On the morning of Thursday, Dec. 11, all four students met with Anzjon and Anderson. The students showed the Residence Life staff the petition and the 700 signatures it had received by that time.

“[We told them] we found it very insulting to show trivial problems such as stereotypes around pumpkin spice lattes and to not even try to show diversity,” Eldridge said. “We wanted to know what the idea was for the project and how for the six weeks it was up, no one felt something was wrong with it.”

Eldridge said that she and the other students told Anzjon that some students took the project as a joke. They continued to press the need to take it down immediately, she said.

In an email on Dec. 12, Anderson said he and the Residence Life staff started the diversity campaign to help students.

“The campaign was intended to help students challenge their biases, better understand the impact of their words on others and raise awareness about differences and similarities in our experiences,” Anderson said.

According to him, the posters were meant to be a “forum” where students could “speak candidly about stereotypes and instances in which inappropriate offensive comments occur.”  

“The display Board campaign sponsored by the students of Tower B has sparked important conversations about significant issues that affect our community,” Anderson said.

Anderson said he received “valuable feedback” from the students during the meetings. He said the students listed ways the residence life staff could make campaigns more inclusive, effective and representative of the Pitt community. The meeting ended with an agreement between the students and the Residence Life staff.

“We continued to press the need to take down the campaign immediately and begin a project to replace it for next semester,” Eldridge said. “We ended the meeting agreeing to allow [Anderson and Anzjon] twenty-four hours to discuss and get back to us with a decision.”

The next morning, on Dec. 12, Anderson called Eldridge to confirm that the posters were being taken down. Shortly after, an update to the petition’s page on was made that read “Victory!”

Brett Stras, an undeclared sophomore, was one of the 794 students who signed the petition. He said the campaign was a poor attempt to educate Pitt’s campus about diversity and ignored the “systematic discrimination people of color experience.”

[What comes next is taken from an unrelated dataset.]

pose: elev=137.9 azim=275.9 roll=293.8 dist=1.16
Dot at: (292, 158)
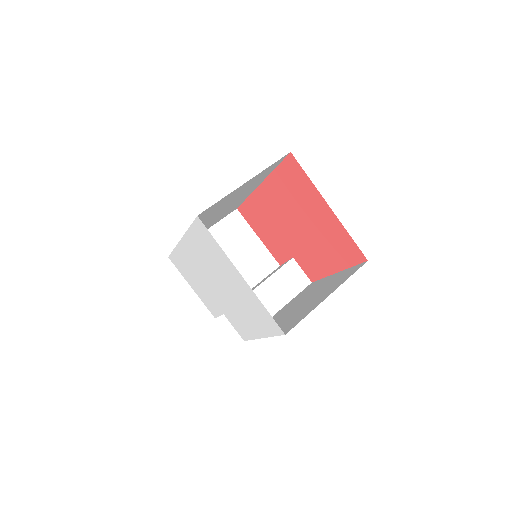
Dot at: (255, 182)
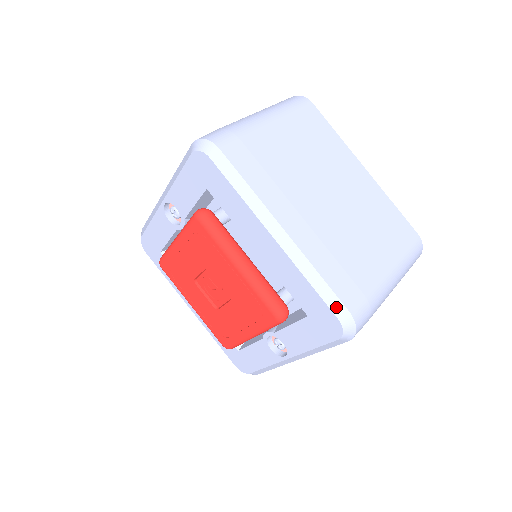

Stras criticized the campaign for omitting facts about the disparities in prison population demographics, access to education and access to the job market.

“The intention of the campaign was probably to help debunk stereotypes and spread understanding through the voices of the students themselves,” Stras, who is white, said. “But despite the creativity of the action, I think it failed to take into the amount of privilege that a predominately white campus has.”